#### Activity:
How do the lines read from the one holding "pinky tip: (353, 265)" through the last line of the listing? Set them down exactly, pictures omitted.

#### Records for the exercise:
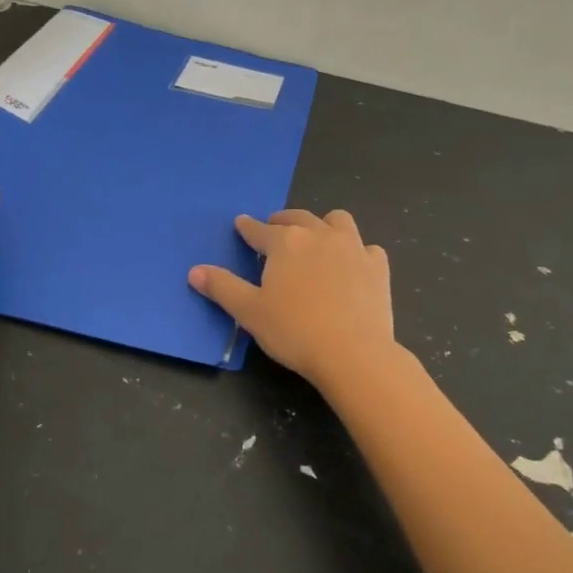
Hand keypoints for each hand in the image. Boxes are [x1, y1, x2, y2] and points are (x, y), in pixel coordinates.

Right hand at [189, 209, 395, 390]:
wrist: (353, 353)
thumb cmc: (295, 331)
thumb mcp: (249, 312)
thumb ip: (222, 287)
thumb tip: (195, 270)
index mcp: (285, 242)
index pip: (259, 230)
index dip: (247, 228)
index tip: (241, 224)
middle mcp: (319, 235)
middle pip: (297, 218)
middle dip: (283, 221)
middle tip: (275, 229)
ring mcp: (353, 247)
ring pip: (337, 221)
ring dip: (324, 225)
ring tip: (317, 238)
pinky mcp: (377, 266)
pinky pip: (367, 248)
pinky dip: (357, 251)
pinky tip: (353, 265)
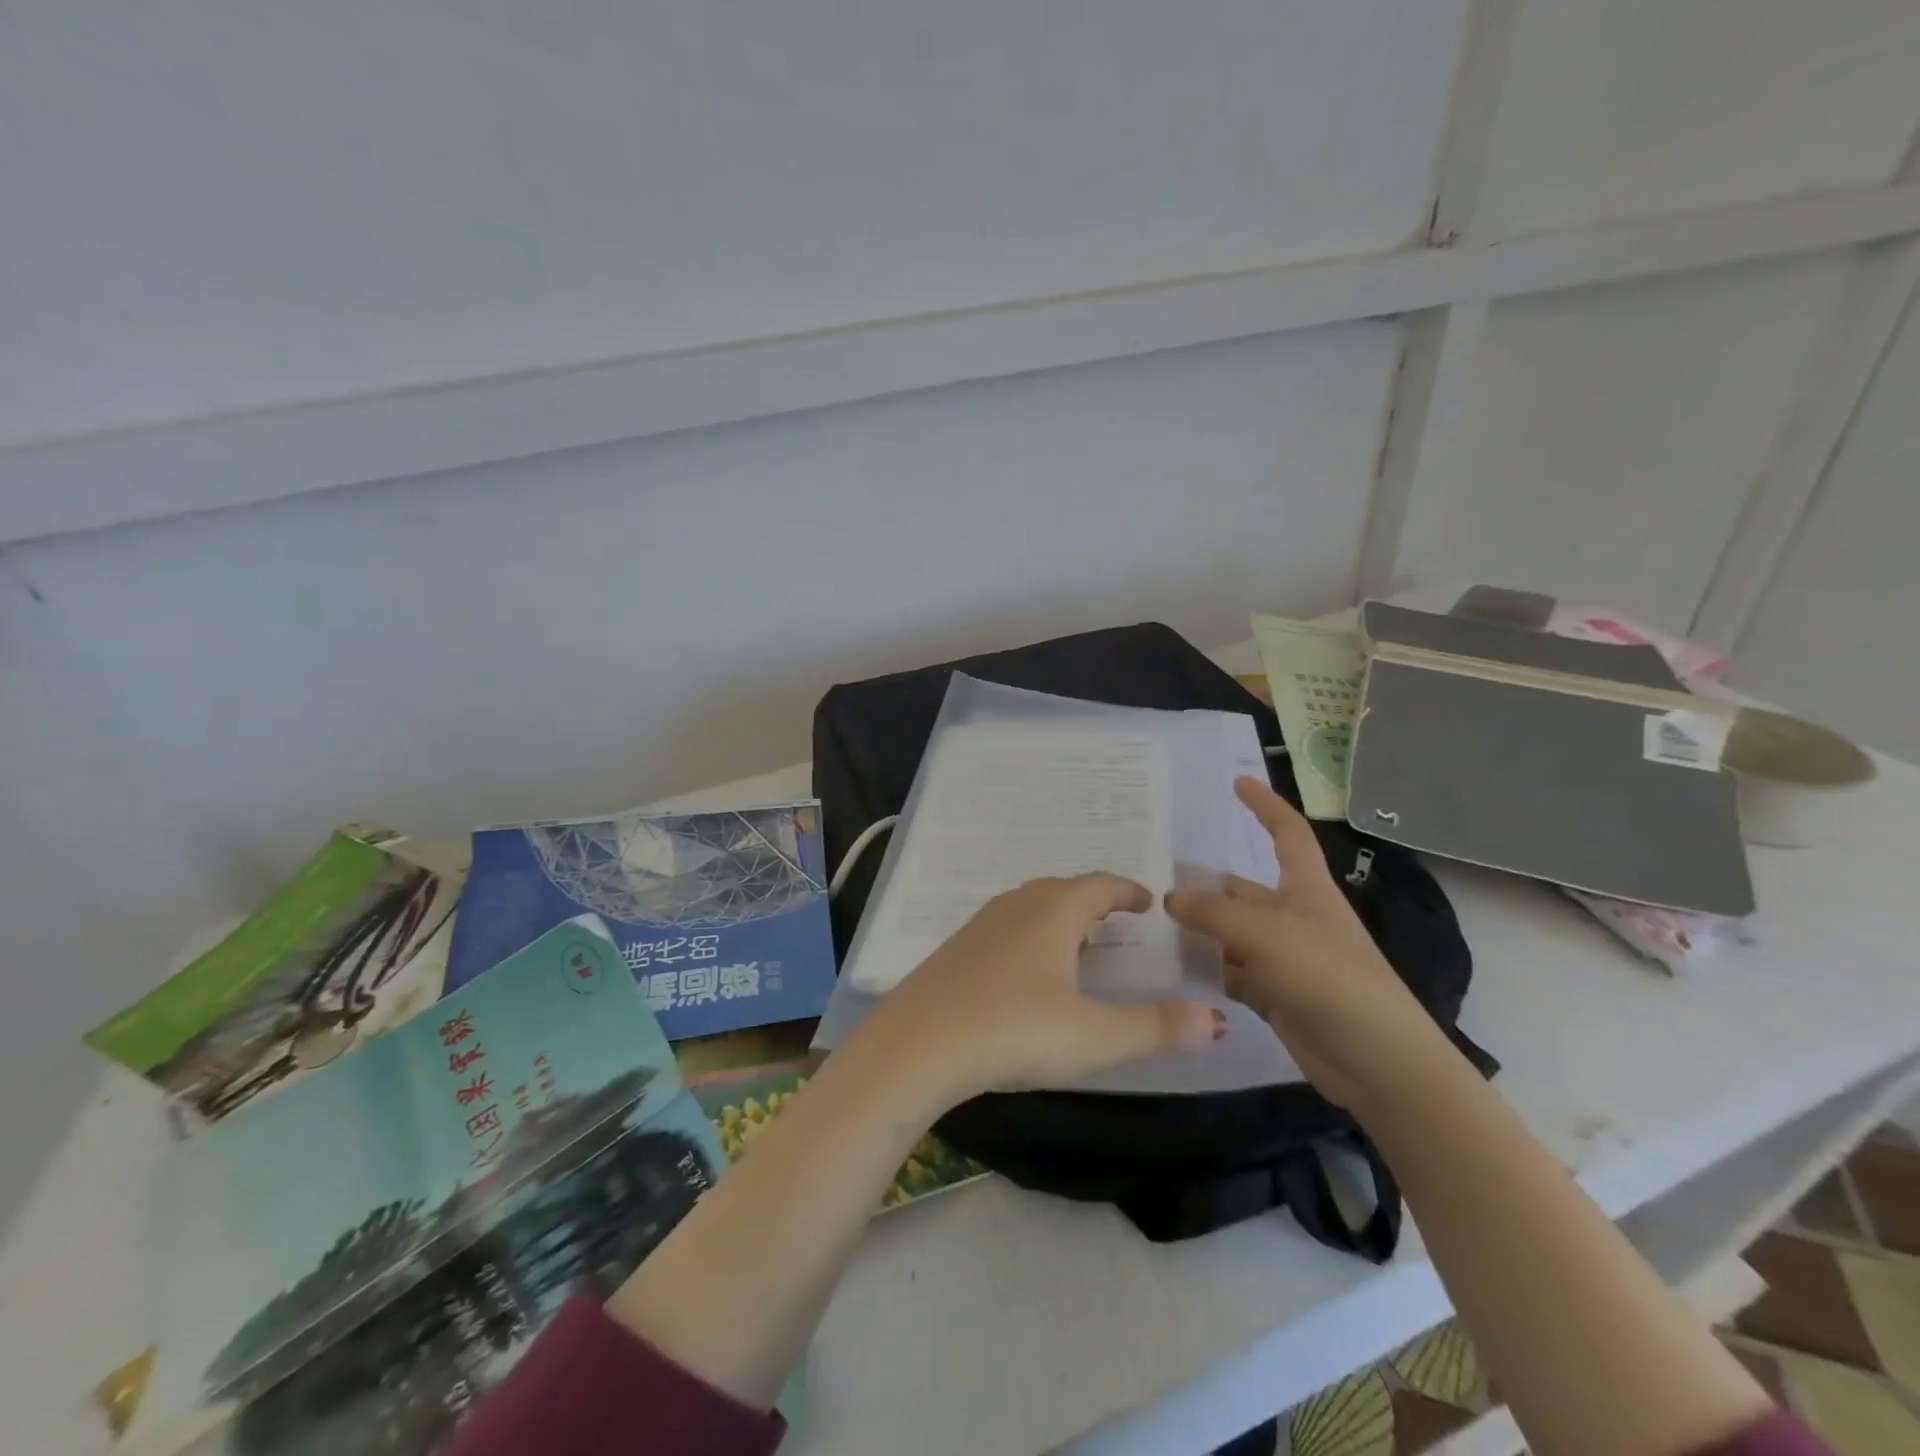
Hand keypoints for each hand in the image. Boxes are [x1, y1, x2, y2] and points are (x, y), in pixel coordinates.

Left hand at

#### Problem solution:
pinky tip: (353, 265)
Hand keypoints for each hand in the image. Boxes are [x1, y1, x2, y2] and points are (x, y), in pixel coordinates.

Left hand at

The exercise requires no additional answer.